Over the last few years a couple things have happened with the skeuomorphic design we see in digital mediums.

  1. We’ve become familiar enough with the new medium that we no longer need the metaphor to understand the interface.
  2. Skeuomorphic aesthetics have gone so far over the top in too many places that it reaches far beyond metaphor and crosses into the tacky.

It’s one thing to design a bit of clickable text with a gradient and shadow in order to give it depth and indicate it can be pressed. It’s another thing to design a digital calendar with leather, stitching, and torn bits of paper pages left behind.

It leads to a false realism as designers attempt to recreate something real in the old medium that isn’t real in the new medium. The overuse of this false realism loses anything meaningful the aesthetic might have carried and becomes gaudy ornamentation instead.

It’s where we are now and have been for a couple of years with skeuomorphism in digital design and it leads many to seek a new direction.

Summary

Skeuomorphism is ultimately a way to make something unknown feel familiar. It uses metaphor to communicate though pre-existing knowledge and is a natural first attempt at designing in any new medium. It’s not anything new. Skeuomorphism has been part of design for several thousand years.

As is ultimately the case we eventually become comfortable in the new medium and whatever useful information the skeuomorph communicated loses its meaning and usefulness.
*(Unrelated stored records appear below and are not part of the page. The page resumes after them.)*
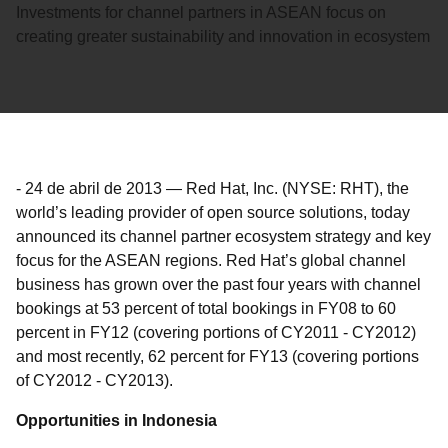
Investments for channel partners in ASEAN focus on
creating greater sustainability and innovation in ecosystem
-
24 de abril de 2013
—
Red Hat, Inc. (NYSE: RHT), the
world’s leading provider of open source solutions, today
announced its channel partner ecosystem strategy and key
focus for the ASEAN regions. Red Hat’s global channel
business has grown over the past four years with channel
bookings at 53 percent of total bookings in FY08 to 60
percent in FY12 (covering portions of CY2011 - CY2012)
and most recently, 62 percent for FY13 (covering portions
of CY2012 - CY2013).
Opportunities in Indonesia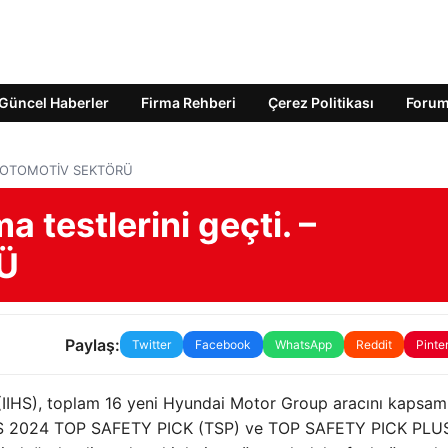
Güncel Haberler
Firma Rehberi
Çerez Politikası
Foru
i. – OTOMOTİV SEKTÖRÜ
 testlerini geçti. –
Ü
Paylaş:
Twitter
Facebook
WhatsApp
Reddit
Pinte
(IIHS), toplam 16 yeni Hyundai Motor Group aracını kapsaml
 IIHS 2024 TOP SAFETY PICK (TSP) ve TOP SAFETY PICK PLU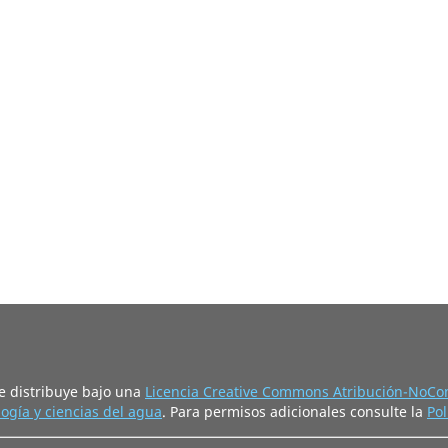
e distribuye bajo una
Licencia Creative Commons Atribución-NoCom
ogía y ciencias del agua
. Para permisos adicionales consulte la
Pol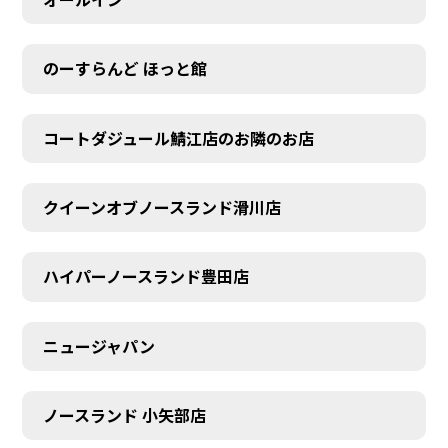
のーすらんど ほっと館
コートダジュール鯖江店のお隣のお店
クイーンオブノースランド滑川店
ハイパーノースランド豊田店
ニュージャパン
ノースランド 小矢部店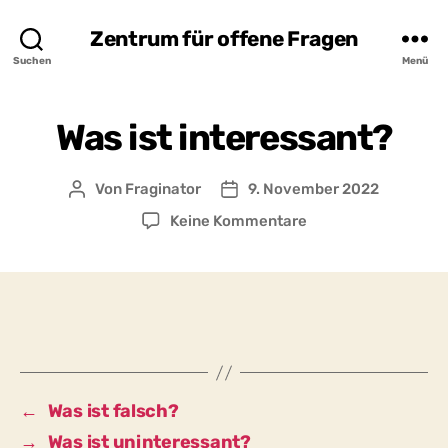
Zentrum für offene Fragen
Suchen
Menü
Was ist interessant?
Von
Fraginator
9. November 2022
Beitragsautor
Beitragsdatum
zu
Keine Kommentare
Was
ist
interessant?
←
Was ist falsch?
→
Was ist uninteressant?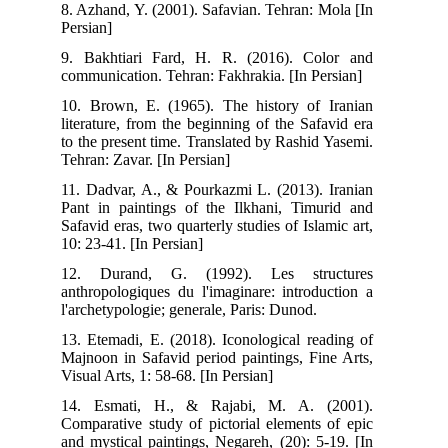
8. Azhand, Y. (2001). Safavian. Tehran: Mola [In
Persian]
9. Bakhtiari Fard, H. R. (2016). Color and
communication. Tehran: Fakhrakia. [In Persian]
10. Brown, E. (1965). The history of Iranian
literature, from the beginning of the Safavid era
to the present time. Translated by Rashid Yasemi.
Tehran: Zavar. [In Persian]
11. Dadvar, A., & Pourkazmi L. (2013). Iranian
Pant in paintings of the Ilkhani, Timurid and
Safavid eras, two quarterly studies of Islamic art,
10: 23-41. [In Persian]
12. Durand, G. (1992). Les structures
anthropologiques du l'imaginare: introduction a
l'archetypologie; generale, Paris: Dunod.
13. Etemadi, E. (2018). Iconological reading of
Majnoon in Safavid period paintings, Fine Arts,
Visual Arts, 1: 58-68. [In Persian]
14. Esmati, H., & Rajabi, M. A. (2001).
Comparative study of pictorial elements of epic
and mystical paintings, Negareh, (20): 5-19. [In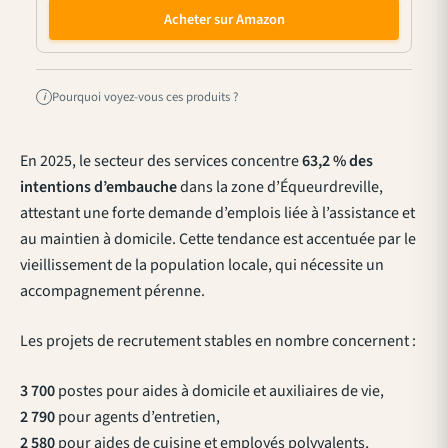
Acheter sur Amazon
Pourquoi voyez-vous ces produits ?
i
En 2025, le secteur des services concentre
63,2 % des
intentions d’embauche
dans la zone d’Équeurdreville,
attestant une forte demande d’emplois liée à l’assistance et
au maintien à domicile. Cette tendance est accentuée par le
vieillissement de la population locale, qui nécessite un
accompagnement pérenne.
Les projets de recrutement stables en nombre concernent :
3 700
postes pour aides à domicile et auxiliaires de vie,
2 790
pour agents d’entretien,
2 580
pour aides de cuisine et employés polyvalents,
Those same skeuomorphs embed themselves in design trends and as one designer feels the need to outdo what came before, subtle skeuomorphs become tacky reproductions of calendars, address books, and any other digital object we can make to look like the physical version of that same object.

Both of the above move the aesthetic from something meaningful to something purely ornamental. In time we all grow tired of seeing meaningless skeuomorphs and begin to see them as false and dishonest.